Teh covered the anti-government protests in Bangkok, Thailand for The Star.

Teh covered the anti-government protests in Bangkok, Thailand for The Star.

Teh Eng Hock, bureau chief, The Star
From the bloody street protests in Bangkok to foreign diplomatic trips with the Prime Minister, Teh has covered his fair share of assignments in his eight years (and counting) as a news journalist in The Star – and it all came about after a BRATs workshop in 1998.

Teh has considered himself a part of The Star ever since. He helped out with the BRATs by facilitating workshops and organising community projects, and he also contributed articles to StarMetro.

Upon graduation, he joined The Star as a full-time reporter. He is now head of the Klang bureau.
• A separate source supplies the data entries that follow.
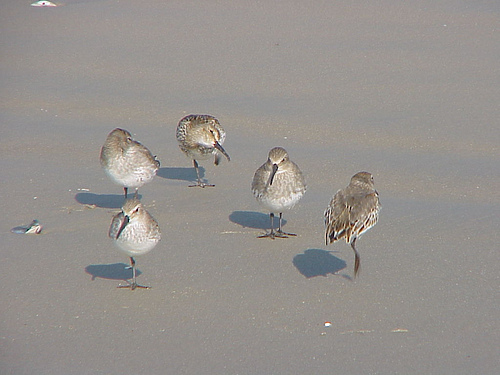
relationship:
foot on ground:
[198, 175, 231, 194] [36, 40, 496, 359]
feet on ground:
[244, 214, 291, 237] [36, 40, 496, 359]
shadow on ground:
[226, 193, 287, 244] [36, 40, 496, 359]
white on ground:
[317, 315, 402, 367] [36, 40, 496, 359]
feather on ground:
[19, 198, 64, 244] [36, 40, 496, 359]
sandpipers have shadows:
[97, 76, 391, 247] [171, 154, 323, 264]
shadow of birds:
[226, 193, 287, 244] [79, 75, 371, 241]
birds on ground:
[79, 75, 371, 241] [36, 40, 496, 359]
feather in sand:
[19, 198, 64, 244] [89, 60, 336, 139]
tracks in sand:
[58, 188, 112, 240] [89, 60, 336, 139]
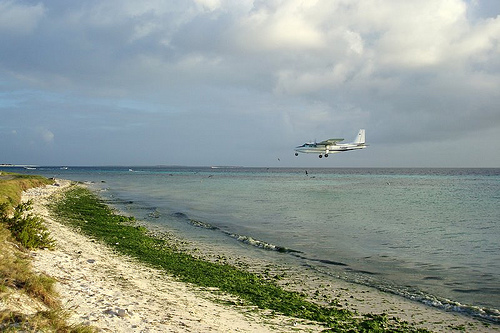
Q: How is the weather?
A: Sunny.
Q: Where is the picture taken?
A: A beach.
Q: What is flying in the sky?
A: A plane.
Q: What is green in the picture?
A: Grass.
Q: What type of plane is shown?
A: Single engine.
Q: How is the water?
A: Calm.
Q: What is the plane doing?
A: Landing.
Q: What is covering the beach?
A: Sand.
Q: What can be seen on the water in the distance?
A: Boats.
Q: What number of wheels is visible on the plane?
A: 3.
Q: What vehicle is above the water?
A: A plane.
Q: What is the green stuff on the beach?
A: Grass.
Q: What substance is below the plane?
A: Water.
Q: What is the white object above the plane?
A: A cloud.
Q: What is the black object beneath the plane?
A: A wheel.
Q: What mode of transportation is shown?
A: Plane.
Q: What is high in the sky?
A: Clouds.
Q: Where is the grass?
A: On the shore.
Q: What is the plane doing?
A: Flying.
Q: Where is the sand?
A: Beside the grass.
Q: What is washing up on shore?
A: Waves.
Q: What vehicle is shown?
A: Aircraft.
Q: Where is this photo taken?
A: Beach.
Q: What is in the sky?
A: Clouds.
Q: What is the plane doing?
A: Landing.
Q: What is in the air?
A: Small plane.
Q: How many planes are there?
A: One.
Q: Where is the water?
A: Below plane.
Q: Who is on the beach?
A: No one.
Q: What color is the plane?
A: White.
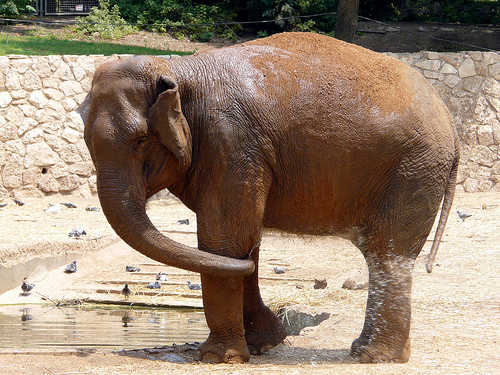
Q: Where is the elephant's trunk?
A: Around the leg.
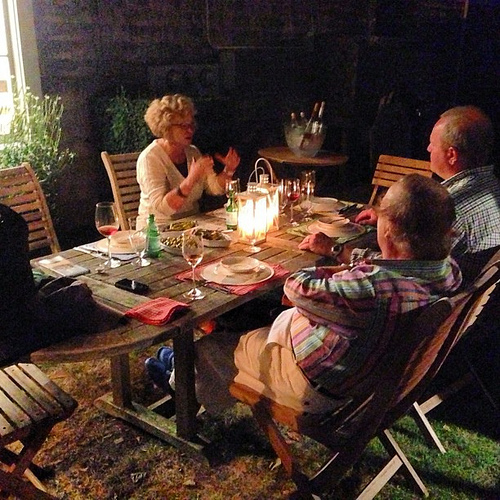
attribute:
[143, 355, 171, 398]
shoe — blue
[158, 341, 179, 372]
shoe — blue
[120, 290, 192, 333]
napkin — red, unused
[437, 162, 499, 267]
shirt — blue, white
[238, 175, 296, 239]
glass — wine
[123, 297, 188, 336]
napkin — red, cloth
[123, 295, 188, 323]
napkin — folded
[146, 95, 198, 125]
hair — blonde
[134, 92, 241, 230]
woman — gesturing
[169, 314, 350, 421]
pants — khaki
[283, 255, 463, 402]
shirt — plaid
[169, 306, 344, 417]
pants — tan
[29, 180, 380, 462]
table — outdoor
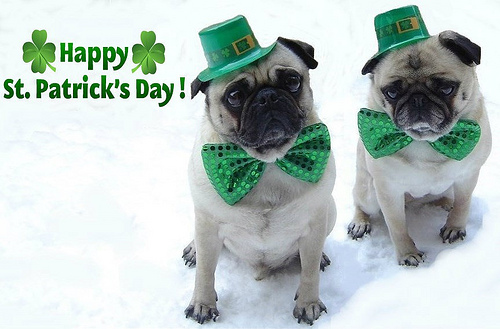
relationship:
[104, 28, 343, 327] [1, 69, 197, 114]
advertisement for st. patrick's day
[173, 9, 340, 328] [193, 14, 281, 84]
dog in hats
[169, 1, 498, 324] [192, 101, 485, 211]
two dogs wear bowties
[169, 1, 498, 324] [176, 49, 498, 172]
two dogs look uninterested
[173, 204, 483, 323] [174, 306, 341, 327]
paws have nails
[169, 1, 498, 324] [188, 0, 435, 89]
two dogs wear hats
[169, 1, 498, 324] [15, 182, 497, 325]
two dogs are in snow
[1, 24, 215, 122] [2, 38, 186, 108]
writing says happy st. patricks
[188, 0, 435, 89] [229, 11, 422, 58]
hats have gold buckles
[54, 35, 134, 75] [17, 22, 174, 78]
happy in between two four leaf clover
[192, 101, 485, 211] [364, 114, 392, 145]
bowties have sequins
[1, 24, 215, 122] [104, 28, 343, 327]
writing for advertisement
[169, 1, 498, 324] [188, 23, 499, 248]
two dogs are next to eachother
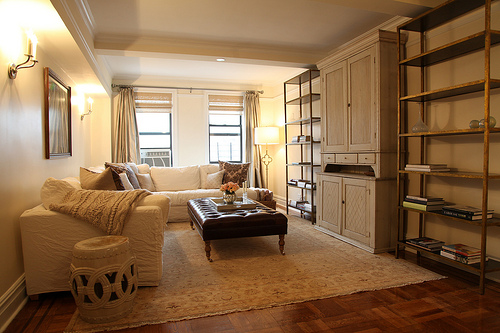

Teh on assignment at the Macau Grand Prix in 2007.

Teh on assignment at the Macau Grand Prix in 2007.


Why did you join BRATs?

I actually thought I would get a lot of freebies, like movie passes and concert tickets. That never happened. Instead, I helped with a lot of community service programmes, which I would never have volunteered for as an individual.


What’s the fondest memory you have from your time with BRATs?

I enjoyed getting paid for my articles. And my friends and I loved seeing our photos out in the papers. We learnt pretty quickly that Uncle Chua (Kok Hwa, a photographer who recently retired from The Star) preferred candid shots, so we would pose as naturally as possible every time he walked by. But the expeditions, trips and overnight stays are the best, as that was when these life-long bonds with some of my “bestest” friends grew.


What was the most important thing you learned through BRATs?

It is the relationships which are most important. Although many of us went overseas to study, we never drifted apart (there are plenty of BRATs in Australia, Britain and the United States). In fact, two of them – Azri Zulfadli and Choo Dee Wei – became my housemates. Our apartment became an unofficial BRATs pad for the rest, with regular visitors from our fellow BRATs. We would even go for holidays together, in a bid to recreate the BRATs year-end expeditions.


What impact did BRATs have on your life?

The fact that I came full circle and chose journalism as a career should be a powerful statement. BRATs is more than just journalism, though. It opened my eyes and ears to the diversity in opinions and mindsets in society. I understood better the struggles of the less fortunate. I saw more. I listened and I was heard. I was quite shy and introverted before I joined BRATs. Today, I am confident in offering my views and taking the lead.